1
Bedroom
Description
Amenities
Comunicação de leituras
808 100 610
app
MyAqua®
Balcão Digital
● ● ●
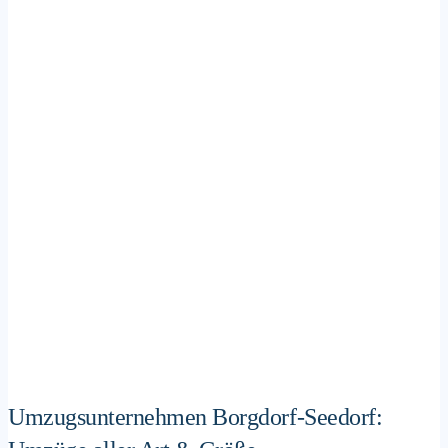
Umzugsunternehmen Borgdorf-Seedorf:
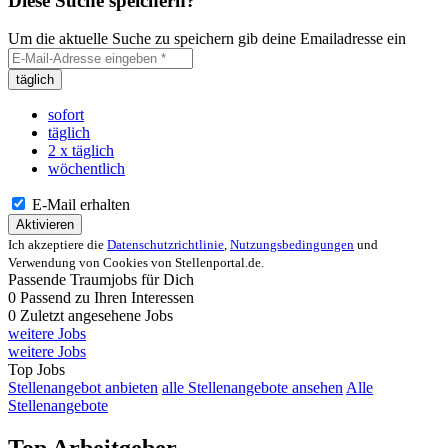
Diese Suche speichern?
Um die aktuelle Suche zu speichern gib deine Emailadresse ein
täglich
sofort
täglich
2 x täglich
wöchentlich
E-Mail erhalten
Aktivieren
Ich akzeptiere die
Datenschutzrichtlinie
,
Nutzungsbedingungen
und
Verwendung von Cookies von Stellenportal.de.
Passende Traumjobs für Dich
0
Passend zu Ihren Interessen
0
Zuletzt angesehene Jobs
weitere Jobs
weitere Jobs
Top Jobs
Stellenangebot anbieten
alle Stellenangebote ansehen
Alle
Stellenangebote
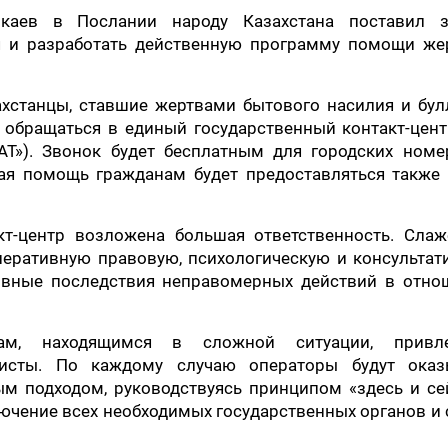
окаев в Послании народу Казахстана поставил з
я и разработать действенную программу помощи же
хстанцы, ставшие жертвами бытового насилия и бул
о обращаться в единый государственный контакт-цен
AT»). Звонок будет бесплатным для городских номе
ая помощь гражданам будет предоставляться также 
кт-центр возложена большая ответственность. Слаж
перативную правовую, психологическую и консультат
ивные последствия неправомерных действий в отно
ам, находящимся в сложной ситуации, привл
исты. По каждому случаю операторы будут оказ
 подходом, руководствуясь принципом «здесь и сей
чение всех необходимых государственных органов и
● ● ●
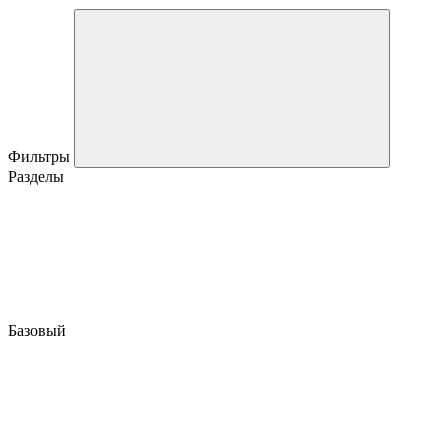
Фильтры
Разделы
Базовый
● ● ●
▶ [Work to complete] As listed above, the lines from the line with "исты. По каждому случаю операторы будут оказ" to the line with "чение всех необходимых" are to be echoed exactly, with both ends included and nothing added.

▶ [Final answer]
исты. По каждому случаю операторы будут оказ
 подходом, руководствуясь принципом «здесь и сей
чение всех необходимых государственных органов и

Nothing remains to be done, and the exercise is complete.